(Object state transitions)
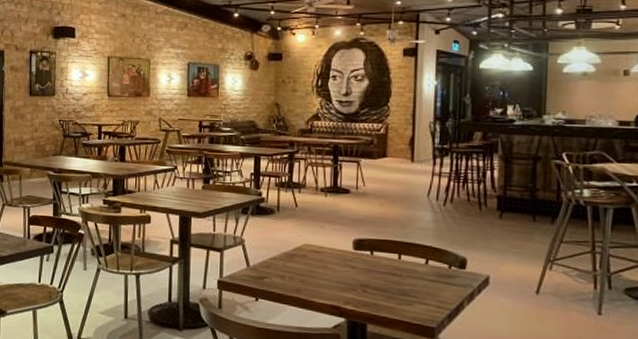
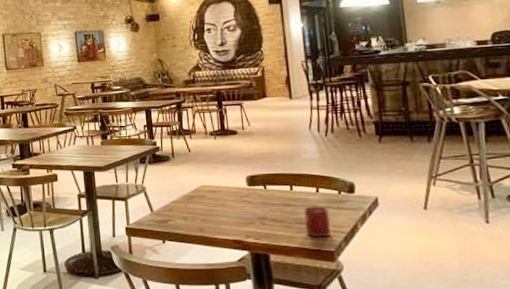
cup: none [407,277,437,313] -> present [304,205,331,238]

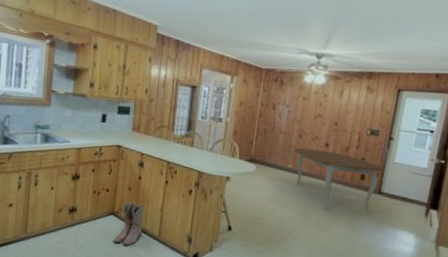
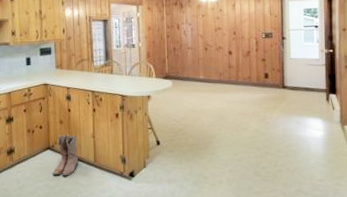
dining table: present [294,148,383,215] -> none [202,58,282,111]

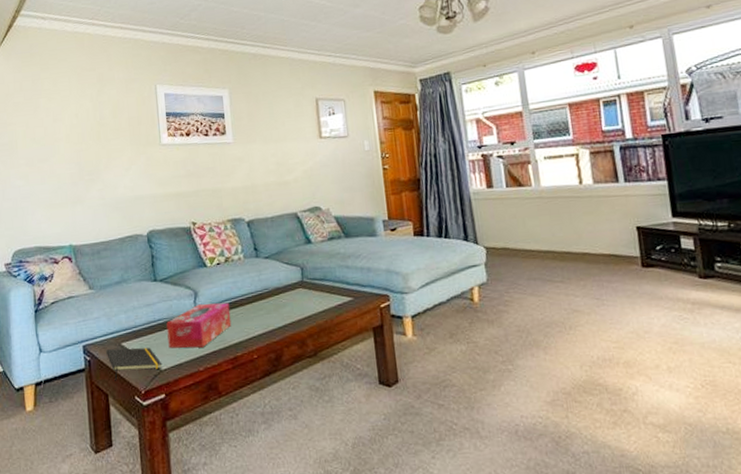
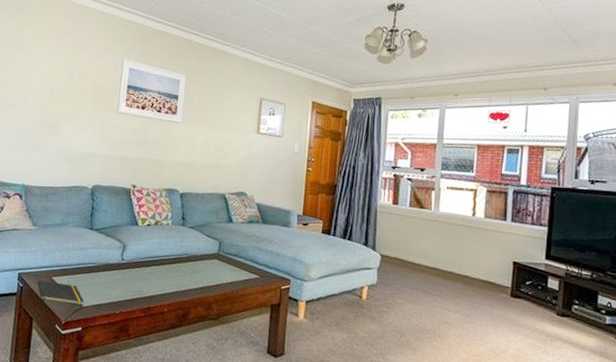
tissue box: present [166,302,232,349] -> none [92,256,152,294]

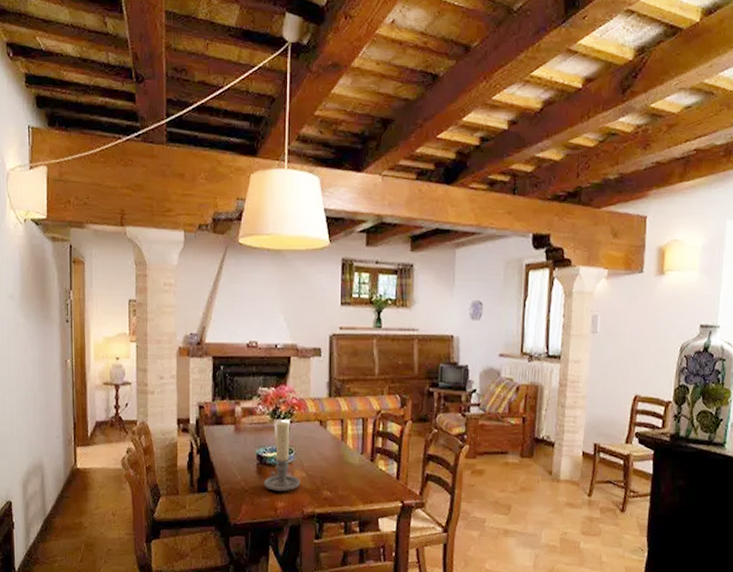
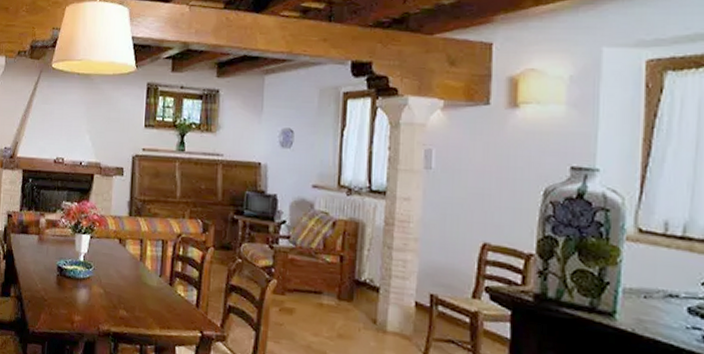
candle holder: present [264,421,301,492] -> none [62,235,98,306]

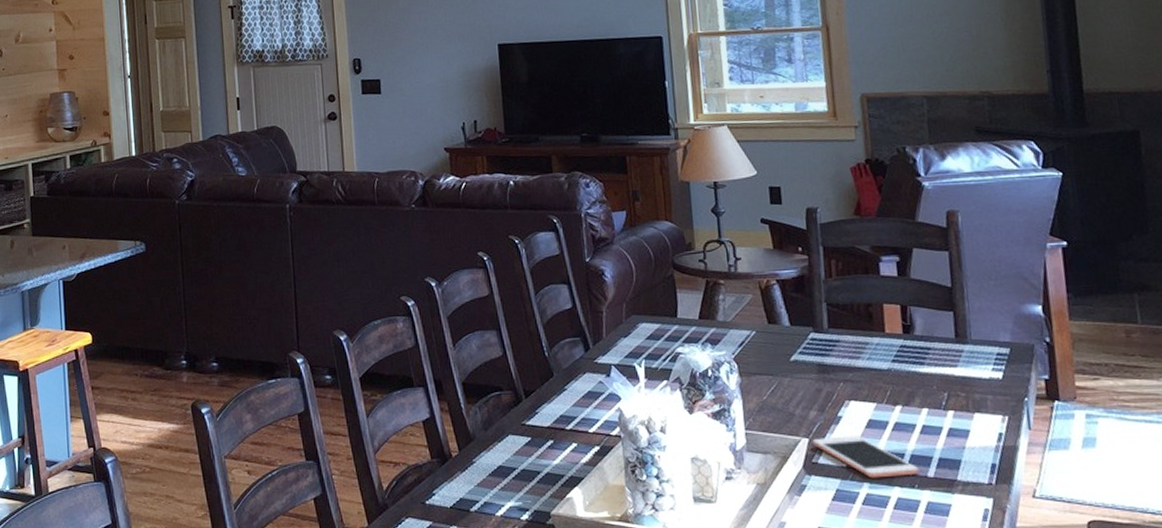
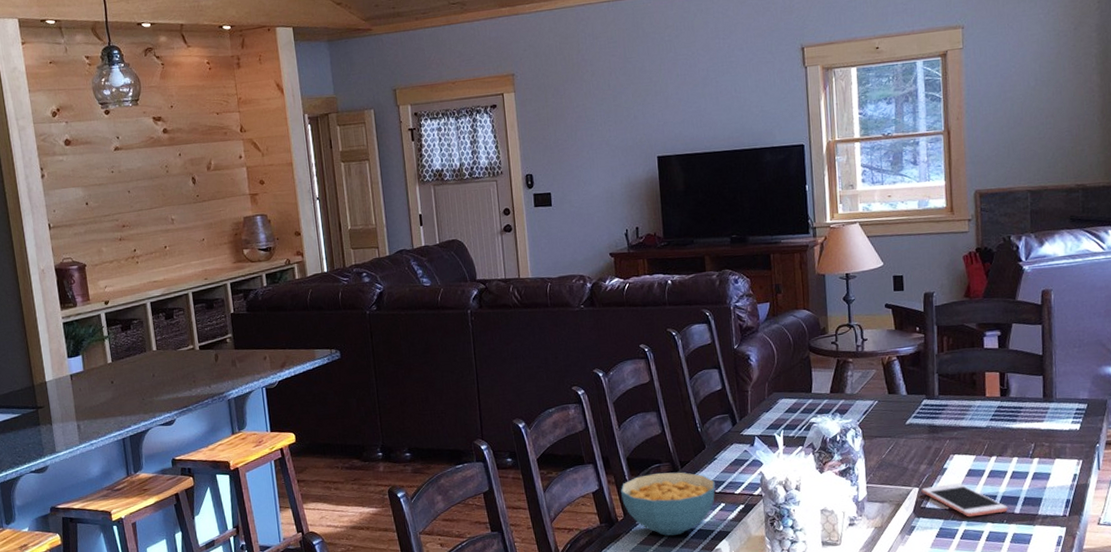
cereal bowl: none [455,402,566,479] -> present [621,472,715,536]

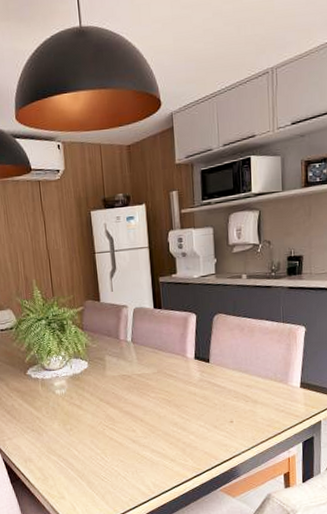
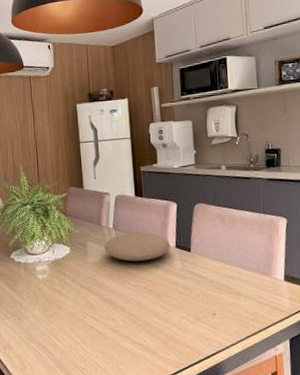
plate: none [122,344,189,374] -> present [104,232,170,261]

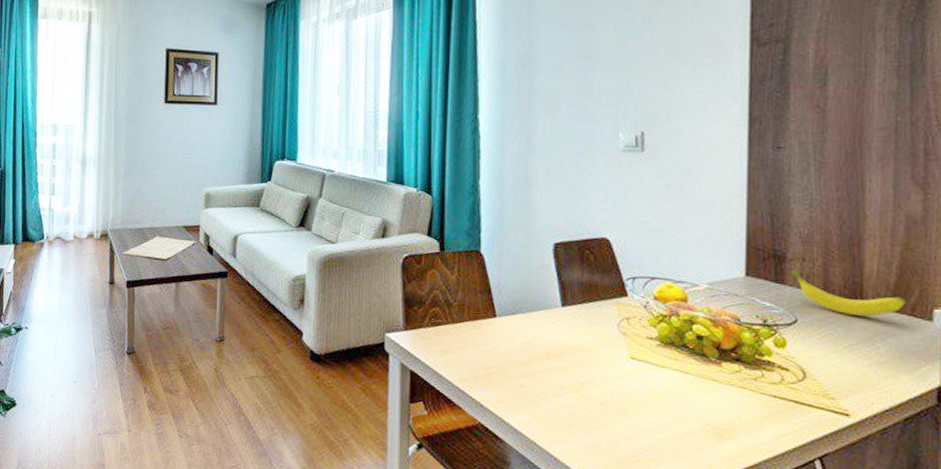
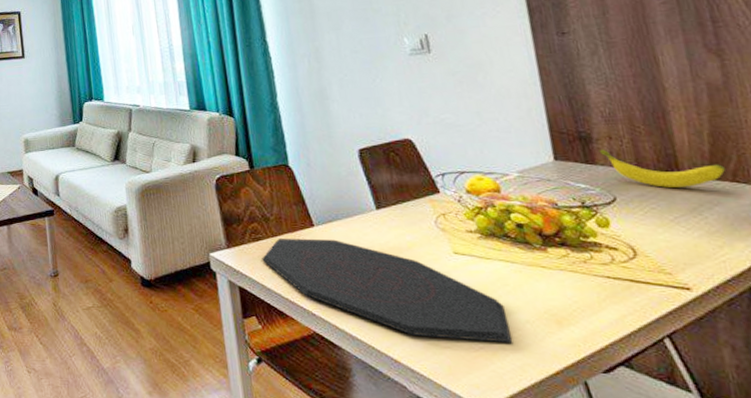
placemat: none [438,326,672,452] -> present [262,238,513,343]

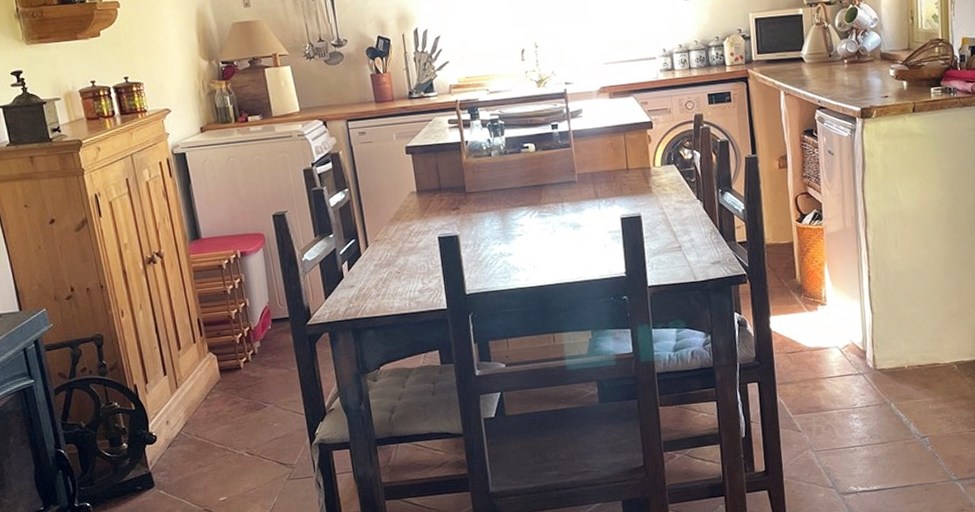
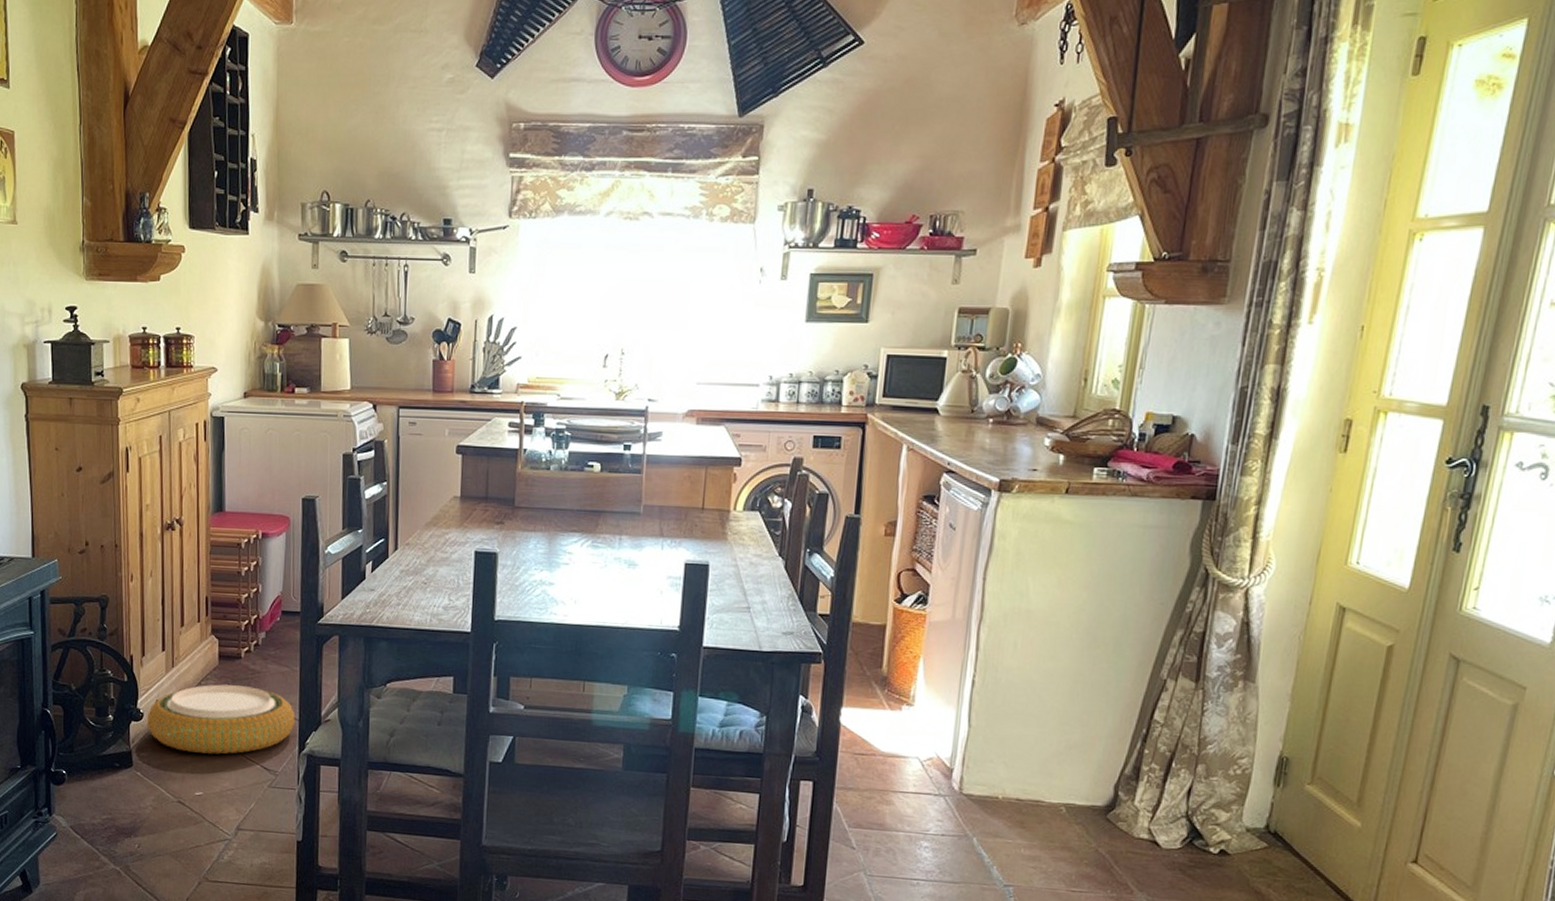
woven basket: none [160,392,302,463] -> present [146,684,295,754]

THE TASK. When you retype the records, keep every word exactly as written and exclude the pictures.

RESPONSE AREA.
cup: none [407,277,437,313] -> present [304,205,331,238]

dining table: present [294,148,383,215] -> none [202,58,282,111]

tissue box: present [166,302,232,349] -> none [92,256,152,294]

candle holder: present [264,421,301,492] -> none [62,235,98,306]

cereal bowl: none [455,402,566,479] -> present [621,472,715,536]

plate: none [122,344,189,374] -> present [104,232,170,261]

placemat: none [438,326,672,452] -> present [262,238,513,343]

woven basket: none [160,392,302,463] -> present [146,684,295,754]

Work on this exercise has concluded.